Each entry must be returned exactly. None may be omitted.

Top of STUDY MATERIAL

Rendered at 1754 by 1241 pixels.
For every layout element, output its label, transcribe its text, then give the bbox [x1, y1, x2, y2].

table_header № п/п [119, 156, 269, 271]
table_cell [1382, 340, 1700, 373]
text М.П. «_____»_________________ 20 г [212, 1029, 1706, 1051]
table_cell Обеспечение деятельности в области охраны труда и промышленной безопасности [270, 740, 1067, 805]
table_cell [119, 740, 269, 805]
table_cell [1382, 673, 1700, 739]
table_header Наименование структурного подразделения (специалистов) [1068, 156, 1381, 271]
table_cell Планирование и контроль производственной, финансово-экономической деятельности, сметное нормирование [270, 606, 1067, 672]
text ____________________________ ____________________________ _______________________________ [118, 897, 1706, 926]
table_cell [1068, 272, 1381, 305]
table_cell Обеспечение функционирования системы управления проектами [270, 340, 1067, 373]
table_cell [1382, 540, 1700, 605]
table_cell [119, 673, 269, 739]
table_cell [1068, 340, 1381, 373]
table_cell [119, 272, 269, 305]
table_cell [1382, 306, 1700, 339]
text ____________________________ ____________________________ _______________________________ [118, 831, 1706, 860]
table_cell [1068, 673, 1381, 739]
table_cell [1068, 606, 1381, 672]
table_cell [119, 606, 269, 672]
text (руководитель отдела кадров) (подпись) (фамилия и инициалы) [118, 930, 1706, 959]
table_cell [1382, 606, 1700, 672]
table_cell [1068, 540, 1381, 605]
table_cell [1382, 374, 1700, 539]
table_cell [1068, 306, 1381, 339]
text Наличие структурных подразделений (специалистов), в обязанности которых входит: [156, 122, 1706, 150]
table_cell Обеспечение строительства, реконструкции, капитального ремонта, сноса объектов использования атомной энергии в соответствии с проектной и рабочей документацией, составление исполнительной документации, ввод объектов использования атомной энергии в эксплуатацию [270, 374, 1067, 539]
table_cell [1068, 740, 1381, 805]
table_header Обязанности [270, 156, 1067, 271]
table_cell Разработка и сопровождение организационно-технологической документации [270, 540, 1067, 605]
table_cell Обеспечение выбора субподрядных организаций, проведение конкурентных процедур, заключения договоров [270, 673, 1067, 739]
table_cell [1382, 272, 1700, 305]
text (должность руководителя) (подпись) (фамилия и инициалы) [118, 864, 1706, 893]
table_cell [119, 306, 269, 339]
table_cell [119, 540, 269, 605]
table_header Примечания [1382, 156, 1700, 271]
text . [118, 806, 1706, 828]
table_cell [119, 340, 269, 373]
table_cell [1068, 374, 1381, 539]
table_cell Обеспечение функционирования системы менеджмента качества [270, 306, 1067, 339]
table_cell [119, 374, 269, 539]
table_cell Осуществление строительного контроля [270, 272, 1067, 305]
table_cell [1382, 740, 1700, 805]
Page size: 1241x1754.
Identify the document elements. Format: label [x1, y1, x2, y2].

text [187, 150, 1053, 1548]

Bottom of STUDY MATERIAL

WRITTEN RESPONSE:
Rendered at 1754 by 1241 pixels.
For every layout element, output its label, transcribe its text, then give the bbox [x1, y1, x2, y2].

table_header № п/п [119, 156, 269, 271]
table_cell [1382, 340, 1700, 373]
text М.П. «_____»_________________ 20 г [212, 1029, 1706, 1051]
table_cell Обеспечение деятельности в области охраны труда и промышленной безопасности [270, 740, 1067, 805]
table_cell [119, 740, 269, 805]
table_cell [1382, 673, 1700, 739]
table_header Наименование структурного подразделения (специалистов) [1068, 156, 1381, 271]
table_cell Планирование и контроль производственной, финансово-экономической деятельности, сметное нормирование [270, 606, 1067, 672]
text ____________________________ ____________________________ _______________________________ [118, 897, 1706, 926]
table_cell [1068, 272, 1381, 305]
table_cell Обеспечение функционирования системы управления проектами [270, 340, 1067, 373]
table_cell [1382, 540, 1700, 605]
table_cell [119, 673, 269, 739]
table_cell [1068, 340, 1381, 373]
table_cell [119, 272, 269, 305]
table_cell [1382, 306, 1700, 339]
text ____________________________ ____________________________ _______________________________ [118, 831, 1706, 860]
table_cell [1068, 673, 1381, 739]
table_cell [1068, 606, 1381, 672]
table_cell [119, 606, 269, 672]
text (руководитель отдела кадров) (подпись) (фамилия и инициалы) [118, 930, 1706, 959]
table_cell [1382, 606, 1700, 672]
table_cell [1068, 540, 1381, 605]
table_cell [1382, 374, 1700, 539]
table_cell [1068, 306, 1381, 339]
text Наличие структурных подразделений (специалистов), в обязанности которых входит: [156, 122, 1706, 150]
table_cell Обеспечение строительства, реконструкции, капитального ремонта, сноса объектов использования атомной энергии в соответствии с проектной и рабочей документацией, составление исполнительной документации, ввод объектов использования атомной энергии в эксплуатацию [270, 374, 1067, 539]
table_cell [1068, 740, 1381, 805]
table_header Обязанности [270, 156, 1067, 271]
table_cell Разработка и сопровождение организационно-технологической документации [270, 540, 1067, 605]
table_cell Обеспечение выбора субподрядных организаций, проведение конкурентных процедур, заключения договоров [270, 673, 1067, 739]
table_cell [1382, 272, 1700, 305]
text (должность руководителя) (подпись) (фамилия и инициалы) [118, 864, 1706, 893]
table_cell [119, 306, 269, 339]
table_cell [119, 540, 269, 605]
table_header Примечания [1382, 156, 1700, 271]
text . [118, 806, 1706, 828]
table_cell [119, 340, 269, 373]
table_cell [1068, 374, 1381, 539]
table_cell Обеспечение функционирования системы менеджмента качества [270, 306, 1067, 339]
table_cell [119, 374, 269, 539]
table_cell Осуществление строительного контроля [270, 272, 1067, 305]
table_cell [1382, 740, 1700, 805]
Page size: 1241x1754.
Identify the document elements. Format: label [x1, y1, x2, y2].

text [187, 150, 1053, 1548]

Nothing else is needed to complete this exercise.